Reading passage
►

Worst-Case Complexity

Delete: O(1)

Delete-min: O(1)

Find-min: O(1)

Insert: O(log n)

Reference

IF MELD is allowed to take linear time it is possible to support DELETE-MIN in worst case constant time by using the finger search trees of Dietz and Raman [3]. By using their data structure MAKEQUEUE, FINDMIN, DELETEMIN, DELETE can be supported in worst case time O(1), INSERT in worst case time O(log n) and MELD in worst case time O(n).

Brodal, Gerth Stølting. ‘Fast Meldable Priority Queues’. In Proceedings of the 4th International Workshop on Algorithms and Data Structures, 282–290. WADS ’95. London, UK, UK: Springer-Verlag, 1995.

[3]: Dietz, Paul F, and Rajeev Raman. ‘A Constant Update Time Finger Search Tree’. Information Processing Letters 52, no. 3 (1994): 147 – 154.

◄

Supplied material

►

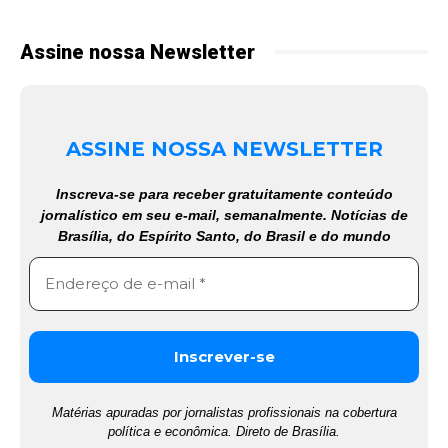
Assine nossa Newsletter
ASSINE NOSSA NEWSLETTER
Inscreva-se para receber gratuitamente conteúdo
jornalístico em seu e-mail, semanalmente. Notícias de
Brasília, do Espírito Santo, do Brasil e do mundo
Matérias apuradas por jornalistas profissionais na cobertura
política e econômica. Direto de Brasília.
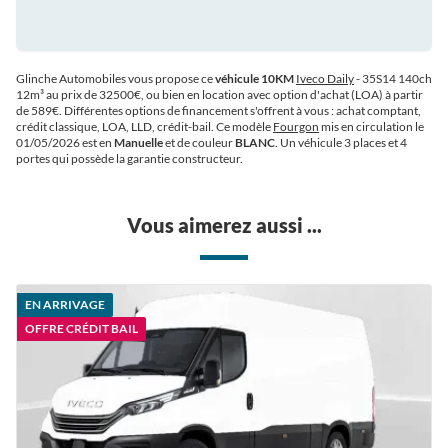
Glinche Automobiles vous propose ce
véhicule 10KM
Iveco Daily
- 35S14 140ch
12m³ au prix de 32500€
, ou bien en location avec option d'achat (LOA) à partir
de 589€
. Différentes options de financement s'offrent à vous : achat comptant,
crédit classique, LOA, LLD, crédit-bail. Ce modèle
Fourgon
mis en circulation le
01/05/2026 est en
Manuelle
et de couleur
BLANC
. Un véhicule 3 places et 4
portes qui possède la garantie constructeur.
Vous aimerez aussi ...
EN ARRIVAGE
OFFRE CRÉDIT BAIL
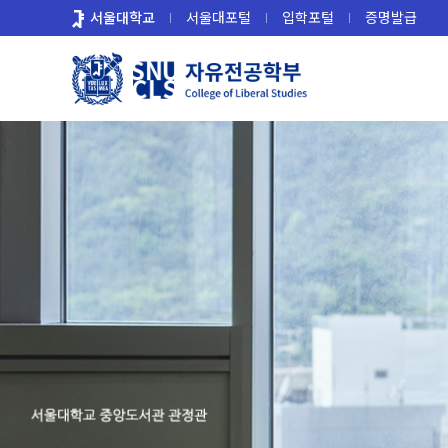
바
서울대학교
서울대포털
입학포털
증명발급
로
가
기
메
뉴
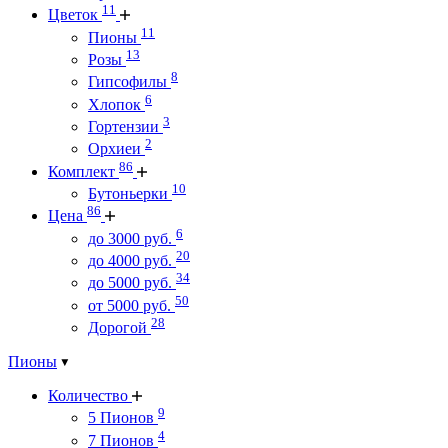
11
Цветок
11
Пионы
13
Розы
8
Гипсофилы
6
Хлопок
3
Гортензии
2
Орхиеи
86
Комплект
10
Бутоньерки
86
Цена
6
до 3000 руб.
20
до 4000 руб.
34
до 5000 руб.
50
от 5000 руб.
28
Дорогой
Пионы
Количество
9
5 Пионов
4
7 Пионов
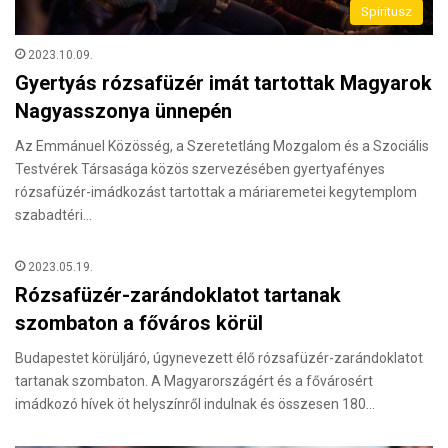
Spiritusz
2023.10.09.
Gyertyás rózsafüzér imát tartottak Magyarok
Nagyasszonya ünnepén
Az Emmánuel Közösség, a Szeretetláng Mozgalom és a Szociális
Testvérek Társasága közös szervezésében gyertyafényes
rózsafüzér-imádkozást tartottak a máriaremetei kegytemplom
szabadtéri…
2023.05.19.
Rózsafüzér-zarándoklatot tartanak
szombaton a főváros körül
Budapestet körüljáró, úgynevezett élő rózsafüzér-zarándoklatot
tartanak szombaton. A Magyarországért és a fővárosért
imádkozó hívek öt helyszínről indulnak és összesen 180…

◄
►

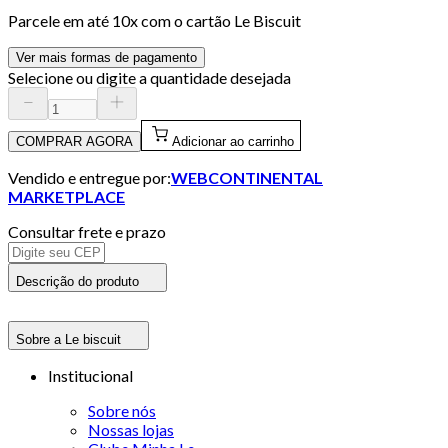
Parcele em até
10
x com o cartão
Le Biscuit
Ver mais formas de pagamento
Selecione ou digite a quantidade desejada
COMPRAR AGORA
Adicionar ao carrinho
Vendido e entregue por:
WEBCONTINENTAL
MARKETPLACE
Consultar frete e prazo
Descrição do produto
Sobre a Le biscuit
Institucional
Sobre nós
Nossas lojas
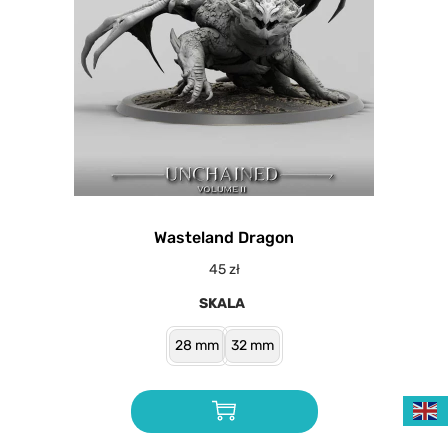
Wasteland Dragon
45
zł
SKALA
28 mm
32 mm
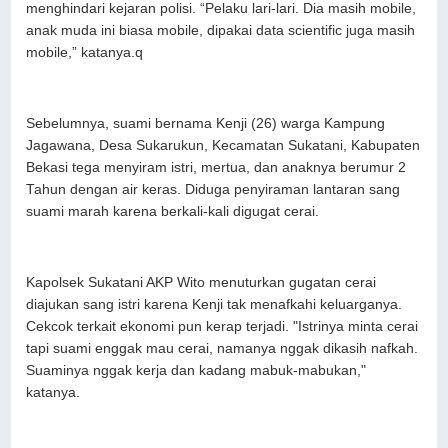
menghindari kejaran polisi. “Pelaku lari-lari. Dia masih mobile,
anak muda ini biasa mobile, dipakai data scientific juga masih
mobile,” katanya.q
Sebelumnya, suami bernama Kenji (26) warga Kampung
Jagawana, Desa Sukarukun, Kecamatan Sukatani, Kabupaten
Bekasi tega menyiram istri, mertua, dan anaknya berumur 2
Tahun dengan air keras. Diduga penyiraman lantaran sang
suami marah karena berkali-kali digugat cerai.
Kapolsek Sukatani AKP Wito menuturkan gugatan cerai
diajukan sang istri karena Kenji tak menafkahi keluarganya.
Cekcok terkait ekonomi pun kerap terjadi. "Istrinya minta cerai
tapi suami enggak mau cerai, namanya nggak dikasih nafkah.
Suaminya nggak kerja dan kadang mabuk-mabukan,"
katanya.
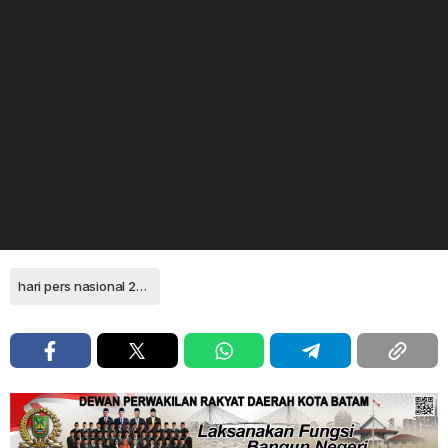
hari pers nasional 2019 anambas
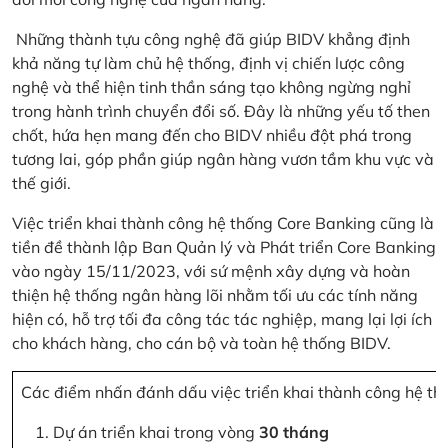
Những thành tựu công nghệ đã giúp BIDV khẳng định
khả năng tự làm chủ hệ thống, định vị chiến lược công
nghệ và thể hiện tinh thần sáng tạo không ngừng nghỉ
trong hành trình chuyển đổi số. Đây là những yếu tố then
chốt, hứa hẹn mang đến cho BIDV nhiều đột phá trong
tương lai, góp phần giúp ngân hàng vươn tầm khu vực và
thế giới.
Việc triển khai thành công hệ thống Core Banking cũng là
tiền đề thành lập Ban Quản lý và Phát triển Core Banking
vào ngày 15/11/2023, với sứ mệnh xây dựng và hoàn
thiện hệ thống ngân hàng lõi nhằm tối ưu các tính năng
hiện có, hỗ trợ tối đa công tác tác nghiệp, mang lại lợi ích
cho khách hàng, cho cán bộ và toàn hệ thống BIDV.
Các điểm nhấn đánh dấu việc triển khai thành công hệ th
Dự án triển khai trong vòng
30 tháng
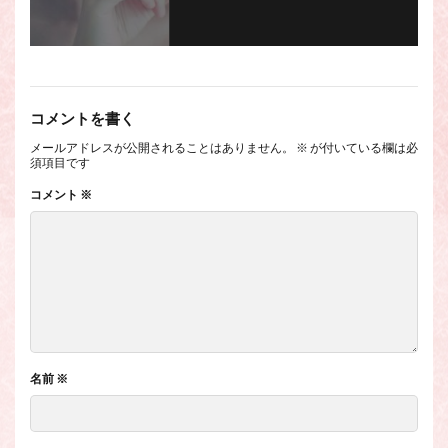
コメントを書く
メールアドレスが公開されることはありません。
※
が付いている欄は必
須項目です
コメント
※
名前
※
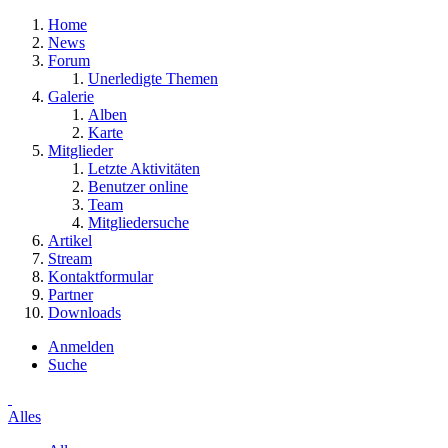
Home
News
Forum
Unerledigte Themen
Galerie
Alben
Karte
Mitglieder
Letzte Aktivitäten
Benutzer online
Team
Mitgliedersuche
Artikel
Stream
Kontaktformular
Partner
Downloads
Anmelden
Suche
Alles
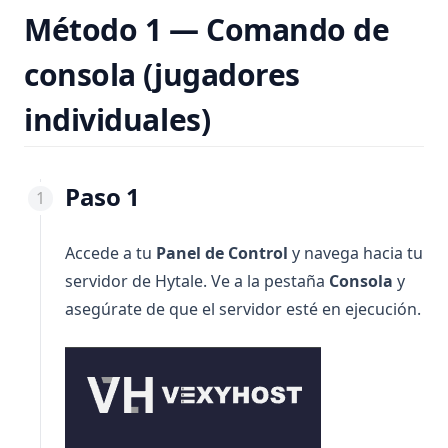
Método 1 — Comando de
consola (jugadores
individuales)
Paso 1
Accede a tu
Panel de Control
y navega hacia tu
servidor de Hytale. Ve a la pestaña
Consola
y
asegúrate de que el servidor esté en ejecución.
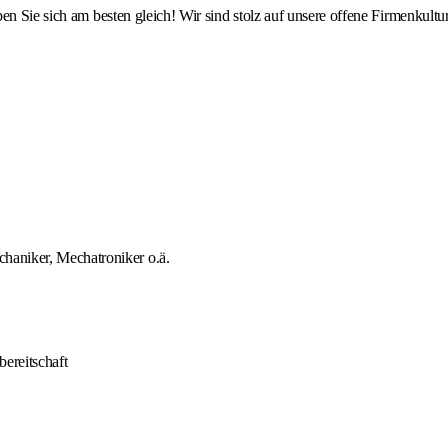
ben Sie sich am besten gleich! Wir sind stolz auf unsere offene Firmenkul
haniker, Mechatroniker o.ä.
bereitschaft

◄

Work task
From the worst-case complexity text above, reproduce word for word the part starting at "Find-min: O(1)" and ending at "case time O(n).".

Task answer
Find-min: O(1)

Insert: O(log n)

Reference

IF MELD is allowed to take linear time it is possible to support DELETE-MIN in worst case constant time by using the finger search trees of Dietz and Raman [3]. By using their data structure MAKEQUEUE, FINDMIN, DELETEMIN, DELETE can be supported in worst case time O(1), INSERT in worst case time O(log n) and MELD in worst case time O(n).